Editor's note: John Feehery worked for former House Speaker Dennis Hastert and other Republicans in Congress. He is president of Feehery Group, a Washington-based advocacy firm that has represented clients that include News Corp., Ford Motor Co. and the U.S. Chamber of Commerce. He formerly was a government relations executive vice president for the Motion Picture Association of America.
Special to CNN
It is altogether ironic that the one person to have a Sam Adams beer at the infamous beer summit, hosted by the president, was Skip Gates, the Harvard professor whose arrest led to the summit.
Sam Adams was the key revolutionary figure in the Boston Tea Party of 1774, the spark that lit the American Revolution.
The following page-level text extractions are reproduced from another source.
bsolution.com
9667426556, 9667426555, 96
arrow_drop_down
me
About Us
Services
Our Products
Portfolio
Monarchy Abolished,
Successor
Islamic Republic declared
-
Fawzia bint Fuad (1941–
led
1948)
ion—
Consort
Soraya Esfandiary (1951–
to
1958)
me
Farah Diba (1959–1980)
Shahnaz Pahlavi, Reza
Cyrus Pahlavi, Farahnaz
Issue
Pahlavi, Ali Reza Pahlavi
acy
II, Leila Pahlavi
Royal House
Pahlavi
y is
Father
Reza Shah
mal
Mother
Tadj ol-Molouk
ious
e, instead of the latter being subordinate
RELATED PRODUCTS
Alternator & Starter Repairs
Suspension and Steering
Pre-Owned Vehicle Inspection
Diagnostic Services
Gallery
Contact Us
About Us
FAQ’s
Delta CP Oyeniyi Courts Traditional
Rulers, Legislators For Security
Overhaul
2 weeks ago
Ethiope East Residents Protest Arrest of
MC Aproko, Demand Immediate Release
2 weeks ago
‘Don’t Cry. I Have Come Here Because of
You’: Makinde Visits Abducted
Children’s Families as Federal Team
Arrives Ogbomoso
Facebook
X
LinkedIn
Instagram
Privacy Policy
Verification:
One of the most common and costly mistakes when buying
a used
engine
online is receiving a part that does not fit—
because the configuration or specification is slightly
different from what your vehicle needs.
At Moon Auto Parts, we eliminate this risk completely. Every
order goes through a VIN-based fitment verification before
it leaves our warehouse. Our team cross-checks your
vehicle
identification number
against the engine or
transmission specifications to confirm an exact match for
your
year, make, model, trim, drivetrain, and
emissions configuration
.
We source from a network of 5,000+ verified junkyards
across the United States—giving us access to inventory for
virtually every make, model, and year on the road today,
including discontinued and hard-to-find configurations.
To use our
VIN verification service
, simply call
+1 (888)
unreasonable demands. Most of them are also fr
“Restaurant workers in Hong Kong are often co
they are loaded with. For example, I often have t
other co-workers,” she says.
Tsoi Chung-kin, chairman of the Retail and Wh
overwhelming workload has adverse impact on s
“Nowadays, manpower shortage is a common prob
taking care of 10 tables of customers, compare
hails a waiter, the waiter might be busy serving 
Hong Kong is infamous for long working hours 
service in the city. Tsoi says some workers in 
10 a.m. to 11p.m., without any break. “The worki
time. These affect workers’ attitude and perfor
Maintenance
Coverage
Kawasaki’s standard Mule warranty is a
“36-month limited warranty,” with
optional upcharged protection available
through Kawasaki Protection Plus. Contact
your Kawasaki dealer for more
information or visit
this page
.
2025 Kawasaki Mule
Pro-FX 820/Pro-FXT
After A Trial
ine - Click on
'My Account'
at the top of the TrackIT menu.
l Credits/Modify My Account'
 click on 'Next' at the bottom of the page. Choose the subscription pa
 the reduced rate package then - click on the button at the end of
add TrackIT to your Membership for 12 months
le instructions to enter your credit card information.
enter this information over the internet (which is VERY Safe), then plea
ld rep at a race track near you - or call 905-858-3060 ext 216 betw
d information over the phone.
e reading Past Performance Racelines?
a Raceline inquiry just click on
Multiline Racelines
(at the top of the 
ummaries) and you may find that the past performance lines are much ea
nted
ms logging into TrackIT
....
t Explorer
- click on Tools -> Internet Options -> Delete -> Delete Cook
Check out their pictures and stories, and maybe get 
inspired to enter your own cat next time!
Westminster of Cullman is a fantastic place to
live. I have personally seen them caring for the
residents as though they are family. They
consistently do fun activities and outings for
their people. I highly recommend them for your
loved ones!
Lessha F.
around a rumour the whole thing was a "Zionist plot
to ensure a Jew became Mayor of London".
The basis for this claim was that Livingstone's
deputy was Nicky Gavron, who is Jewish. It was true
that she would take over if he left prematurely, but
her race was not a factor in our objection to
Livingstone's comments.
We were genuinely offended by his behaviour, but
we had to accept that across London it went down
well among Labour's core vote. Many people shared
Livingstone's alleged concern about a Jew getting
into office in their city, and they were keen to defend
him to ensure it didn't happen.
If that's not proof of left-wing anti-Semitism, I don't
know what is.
And now, 235 years later, Tea Parties have sprung up around the country as a reaction against the rule of President Obama and the Democratic Congress.
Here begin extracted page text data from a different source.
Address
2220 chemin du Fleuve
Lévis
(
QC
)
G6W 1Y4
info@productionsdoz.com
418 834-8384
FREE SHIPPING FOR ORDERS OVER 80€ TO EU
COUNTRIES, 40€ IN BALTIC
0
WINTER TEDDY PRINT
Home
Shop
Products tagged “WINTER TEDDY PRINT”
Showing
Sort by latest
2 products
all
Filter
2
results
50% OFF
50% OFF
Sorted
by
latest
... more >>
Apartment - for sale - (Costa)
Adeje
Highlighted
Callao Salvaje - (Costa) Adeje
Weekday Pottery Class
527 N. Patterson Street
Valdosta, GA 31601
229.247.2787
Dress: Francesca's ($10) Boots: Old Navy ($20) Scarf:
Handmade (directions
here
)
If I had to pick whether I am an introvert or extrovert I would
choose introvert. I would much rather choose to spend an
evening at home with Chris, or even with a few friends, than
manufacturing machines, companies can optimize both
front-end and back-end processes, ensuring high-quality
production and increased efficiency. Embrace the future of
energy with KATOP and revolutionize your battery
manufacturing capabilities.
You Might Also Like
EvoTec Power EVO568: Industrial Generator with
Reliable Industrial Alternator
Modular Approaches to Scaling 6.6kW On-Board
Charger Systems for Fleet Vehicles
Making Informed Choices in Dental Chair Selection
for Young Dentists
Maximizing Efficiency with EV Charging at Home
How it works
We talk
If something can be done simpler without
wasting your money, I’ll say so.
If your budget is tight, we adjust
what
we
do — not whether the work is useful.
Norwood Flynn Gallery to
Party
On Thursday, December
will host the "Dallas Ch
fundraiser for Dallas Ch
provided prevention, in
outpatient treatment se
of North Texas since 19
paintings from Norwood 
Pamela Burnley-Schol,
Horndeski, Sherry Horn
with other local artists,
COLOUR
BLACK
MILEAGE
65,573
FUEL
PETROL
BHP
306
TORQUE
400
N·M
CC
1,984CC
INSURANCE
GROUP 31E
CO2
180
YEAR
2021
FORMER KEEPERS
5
It is unlikely that Skip Gates will be spending any time addressing a Tea Party in his hometown of Boston any time soon.
And unlike the popular perception promoted by some in the media, the Tea Party is distinct from the Republican Party, probably as distinct as Sam Adams beer is from Bud Lite.
The Tea Party presents the first truly grass-roots threat to the ambitious agenda of President Obama. Largely misunderstood as anti-tax activists, and attacked by congressional Democrats as a collection of crazy right-wingers, the folks who go to Tea Parties are not concerned primarily with tax policy (although if the Democrats move to raise taxes on just about everybody, that could change).
Instead, they are mostly motivated by out-of-control spending, towering debt, and the pervasive feeling that government is too big, too powerful, too unaccountable and too cozy with Wall Street.
While the Tea Party movement presents a threat to the Obama administration, it also presents a challenge to congressional Republicans. After all, many of the protesters have as low a regard for the GOP as they do for the Democrats, and they hold the previous administration in as much as contempt as they do the Obama White House.